Les ambitions du président américain sur le Groenland ont en outre relancé le débat sur l’éventuelle indépendance de ce vaste territoire d’environ seulement 57.000 habitants vis-à-vis du Danemark.
Les bureaux de vote fermeront à 22h00 GMT. Le résultat définitif est attendu mercredi entre 01h00 et 03h00 GMT.
Ces élections, qui visent à attribuer les 31 sièges du Parlement, pourraient permettre aux Etats-Unis d’asseoir leur influence sur le Groenland, alors que la fonte des glaces ouvre aux acteurs régionaux l’accès à des ressources et à de nouvelles routes maritimes.
La Chine et la Russie ont renforcé leurs activités militaires dans la région, tandis que les Etats-Unis tentent de garder le rythme.
Le Groenland, qui appartient au Danemark depuis 1953, est gouverné de façon partiellement autonome depuis 1979 et la formation de son premier Parlement. Copenhague continue cependant d’avoir la main sur les questions de défense, les affaires étrangères et la politique monétaire, tout en apportant une contribution d’un peu moins d’un milliard de dollars par an à l’économie.
Le gouvernement local a obtenu une autonomie accrue en 2009, y compris le droit de demander par référendum l’indépendance, bien qu’il s’en soit abstenu jusqu’à présent de crainte que, sans soutien économique danois, le niveau de vie ne se détériore.
L’île est riche de nombreuses ressources naturelles, dont des minéraux critiques telles que des terres rares utilisées dans l’industrie technologique, notamment pour les véhicules électriques ou encore les systèmes de missiles.
Le Groenland n’a cependant pas encore réellement commencé à les extraire à cause de préoccupations écologiques, des intempéries et du contrôle presque complet que la Chine exerce dans le secteur, empêchant d’autres entreprises d’en tirer un bénéfice ou de trouver des acheteurs.
Du fait de l’absence de sondages de sortie, l’issue du scrutin est encore incertaine, bien qu’une enquête effectuée en janvier a suggéré que la majorité des habitants du Groenland sont en faveur de l’indépendance mais ne s’accordent pas sur le calendrier ou son potentiel impact sur leur niveau de vie.

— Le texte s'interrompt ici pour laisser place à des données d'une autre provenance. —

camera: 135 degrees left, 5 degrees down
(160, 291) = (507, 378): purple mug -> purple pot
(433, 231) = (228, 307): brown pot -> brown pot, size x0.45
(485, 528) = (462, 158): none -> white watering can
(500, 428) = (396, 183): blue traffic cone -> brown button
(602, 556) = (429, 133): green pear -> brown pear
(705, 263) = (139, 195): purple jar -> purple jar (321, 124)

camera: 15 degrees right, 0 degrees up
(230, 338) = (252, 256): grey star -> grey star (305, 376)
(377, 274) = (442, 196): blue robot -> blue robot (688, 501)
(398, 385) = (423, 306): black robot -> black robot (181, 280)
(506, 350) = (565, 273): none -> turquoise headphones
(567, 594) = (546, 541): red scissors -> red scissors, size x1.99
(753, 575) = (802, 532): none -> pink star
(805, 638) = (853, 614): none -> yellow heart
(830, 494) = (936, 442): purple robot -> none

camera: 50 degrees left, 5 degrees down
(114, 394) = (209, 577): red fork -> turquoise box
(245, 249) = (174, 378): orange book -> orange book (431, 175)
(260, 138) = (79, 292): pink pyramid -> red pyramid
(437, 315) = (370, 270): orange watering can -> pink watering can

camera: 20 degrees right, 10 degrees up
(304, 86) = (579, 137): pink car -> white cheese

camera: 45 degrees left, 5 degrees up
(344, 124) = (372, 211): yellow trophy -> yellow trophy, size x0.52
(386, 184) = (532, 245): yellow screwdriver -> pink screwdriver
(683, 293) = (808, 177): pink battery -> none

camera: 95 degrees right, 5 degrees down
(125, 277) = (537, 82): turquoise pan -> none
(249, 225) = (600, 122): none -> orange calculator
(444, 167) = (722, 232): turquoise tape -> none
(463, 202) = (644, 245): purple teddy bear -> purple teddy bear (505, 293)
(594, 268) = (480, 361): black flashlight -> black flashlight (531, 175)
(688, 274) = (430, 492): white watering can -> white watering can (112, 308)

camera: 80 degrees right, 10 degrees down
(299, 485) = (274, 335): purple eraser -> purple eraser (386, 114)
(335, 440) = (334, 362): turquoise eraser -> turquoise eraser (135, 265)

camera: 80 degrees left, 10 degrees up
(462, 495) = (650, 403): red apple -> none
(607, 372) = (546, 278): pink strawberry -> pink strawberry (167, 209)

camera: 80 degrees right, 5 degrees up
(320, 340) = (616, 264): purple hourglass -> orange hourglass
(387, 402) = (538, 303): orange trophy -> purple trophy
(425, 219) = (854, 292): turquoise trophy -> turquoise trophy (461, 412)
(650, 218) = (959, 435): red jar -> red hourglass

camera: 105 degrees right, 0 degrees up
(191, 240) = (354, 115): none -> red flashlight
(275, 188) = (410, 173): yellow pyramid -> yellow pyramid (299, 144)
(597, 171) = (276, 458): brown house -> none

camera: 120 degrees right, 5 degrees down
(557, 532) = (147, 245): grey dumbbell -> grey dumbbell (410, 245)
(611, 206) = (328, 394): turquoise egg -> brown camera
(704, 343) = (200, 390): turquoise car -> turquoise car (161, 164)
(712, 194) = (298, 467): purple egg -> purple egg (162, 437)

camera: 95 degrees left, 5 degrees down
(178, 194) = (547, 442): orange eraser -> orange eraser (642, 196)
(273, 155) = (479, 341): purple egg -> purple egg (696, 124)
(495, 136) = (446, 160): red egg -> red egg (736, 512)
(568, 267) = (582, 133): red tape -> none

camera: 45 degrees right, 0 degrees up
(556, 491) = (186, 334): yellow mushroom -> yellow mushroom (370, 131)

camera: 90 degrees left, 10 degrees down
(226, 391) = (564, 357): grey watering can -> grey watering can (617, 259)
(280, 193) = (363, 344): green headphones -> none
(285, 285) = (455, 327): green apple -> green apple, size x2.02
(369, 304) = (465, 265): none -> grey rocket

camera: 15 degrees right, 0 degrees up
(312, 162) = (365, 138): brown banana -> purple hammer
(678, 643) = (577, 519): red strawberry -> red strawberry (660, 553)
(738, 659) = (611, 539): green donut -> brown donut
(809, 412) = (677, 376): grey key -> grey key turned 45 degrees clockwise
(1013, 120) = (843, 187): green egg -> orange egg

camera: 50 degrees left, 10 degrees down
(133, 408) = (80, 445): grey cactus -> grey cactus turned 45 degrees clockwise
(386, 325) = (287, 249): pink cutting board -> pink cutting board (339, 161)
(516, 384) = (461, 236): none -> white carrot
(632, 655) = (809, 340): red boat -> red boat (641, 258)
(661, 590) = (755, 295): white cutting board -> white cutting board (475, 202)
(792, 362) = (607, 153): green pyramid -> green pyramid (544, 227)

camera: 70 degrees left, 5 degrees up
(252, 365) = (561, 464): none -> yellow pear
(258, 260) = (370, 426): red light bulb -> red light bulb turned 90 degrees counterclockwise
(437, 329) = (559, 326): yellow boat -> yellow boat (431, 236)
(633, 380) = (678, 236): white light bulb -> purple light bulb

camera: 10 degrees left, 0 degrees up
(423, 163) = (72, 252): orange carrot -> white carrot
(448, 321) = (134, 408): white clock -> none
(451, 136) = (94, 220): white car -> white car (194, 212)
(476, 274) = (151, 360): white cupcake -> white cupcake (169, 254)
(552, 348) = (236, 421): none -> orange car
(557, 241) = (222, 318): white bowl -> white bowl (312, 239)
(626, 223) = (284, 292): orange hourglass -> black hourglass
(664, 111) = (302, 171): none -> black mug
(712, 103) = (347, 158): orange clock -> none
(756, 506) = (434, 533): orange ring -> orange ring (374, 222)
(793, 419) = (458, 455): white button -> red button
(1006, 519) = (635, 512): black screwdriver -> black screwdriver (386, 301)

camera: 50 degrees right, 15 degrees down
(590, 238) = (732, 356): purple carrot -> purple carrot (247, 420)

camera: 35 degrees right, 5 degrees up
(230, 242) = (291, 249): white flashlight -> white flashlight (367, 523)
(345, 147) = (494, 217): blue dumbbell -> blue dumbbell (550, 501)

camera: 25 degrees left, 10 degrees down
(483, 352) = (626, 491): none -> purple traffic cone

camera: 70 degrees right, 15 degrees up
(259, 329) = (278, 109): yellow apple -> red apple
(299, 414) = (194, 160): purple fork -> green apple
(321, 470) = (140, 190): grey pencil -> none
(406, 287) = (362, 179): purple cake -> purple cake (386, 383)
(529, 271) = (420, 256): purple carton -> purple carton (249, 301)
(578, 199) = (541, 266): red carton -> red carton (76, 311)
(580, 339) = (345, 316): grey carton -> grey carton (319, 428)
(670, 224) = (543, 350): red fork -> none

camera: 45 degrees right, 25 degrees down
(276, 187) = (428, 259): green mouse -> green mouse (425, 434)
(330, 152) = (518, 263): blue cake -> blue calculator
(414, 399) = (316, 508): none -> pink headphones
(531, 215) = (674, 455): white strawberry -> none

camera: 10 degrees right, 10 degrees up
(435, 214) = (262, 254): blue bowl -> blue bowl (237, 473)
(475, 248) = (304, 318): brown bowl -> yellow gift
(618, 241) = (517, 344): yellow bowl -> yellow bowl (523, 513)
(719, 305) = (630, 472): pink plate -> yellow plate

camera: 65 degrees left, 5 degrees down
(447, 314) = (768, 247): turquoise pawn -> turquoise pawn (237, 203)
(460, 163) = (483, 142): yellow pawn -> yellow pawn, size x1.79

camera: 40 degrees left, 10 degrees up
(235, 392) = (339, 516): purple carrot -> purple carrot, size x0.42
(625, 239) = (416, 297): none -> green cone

Depuis son arrivée au pouvoir en janvier, Donald Trump a maintes fois exprimé son intérêt pour l’acquisition du Groenland, une idée qu’il avait déjà émise lors de son premier mandat, arguant que l’île est cruciale pour les intérêts sécuritaires américains.
PROMESSES D’INVESTISSEMENTS
Dans un premier temps, Donald Trump a refusé d’exclure l’utilisation de la force militaire, inquiétant de nombreux Groenlandais. Depuis, il a néanmoins adopté une position moins radicale, déclarant qu’il respecterait la volonté de la population et qu’il était « prêt à investir des milliards de dollars » si ils rejoignaient les États-Unis.
Le Premier ministre du Groenland, Mute Egede, a souligné que l’île n’était pas à vendre et a plaidé pour que le gouvernement résiste à la pression extérieure. Lors d’un entretien diffusé lundi par la chaîne danoise DR, il a qualifié l’offre de Donald Trump d’irrespectueuse, se déclarant prêt à coopérer avec d’autres pays à la place.
Les déclarations de Donald Trump ont néanmoins lancé un large débat au Groenland et placé l’indépendance au centre des élections, alors que la population indigène se montre de plus en plus fière de sa culture inuite.
« La question de l’indépendance a été mise sous stéroïdes par Trump », a déclaré Masaana Egede, rédacteur en chef du journal local Sermitsiaq. « Ça a mis le reste des problèmes quotidiens en sourdine. »
Les six partis politiques principaux, y compris le parti au pouvoir Inuit Ataqatigiit et son partenaire de coalition Siumut, soutiennent l’idée de l’indépendance mais divergent sur le calendrier et la manière d’y accéder.
Le parti pro-indépendance Naleraq, la principale force d’opposition, a gagné en popularité avant les élections, pointant du doigt l’exploitation historique par le Danemark des richesses minérales de l’île.
« C’est notre élection d’indépendance », a affirmé Qupanuk Olsen, une candidate de Naleraq.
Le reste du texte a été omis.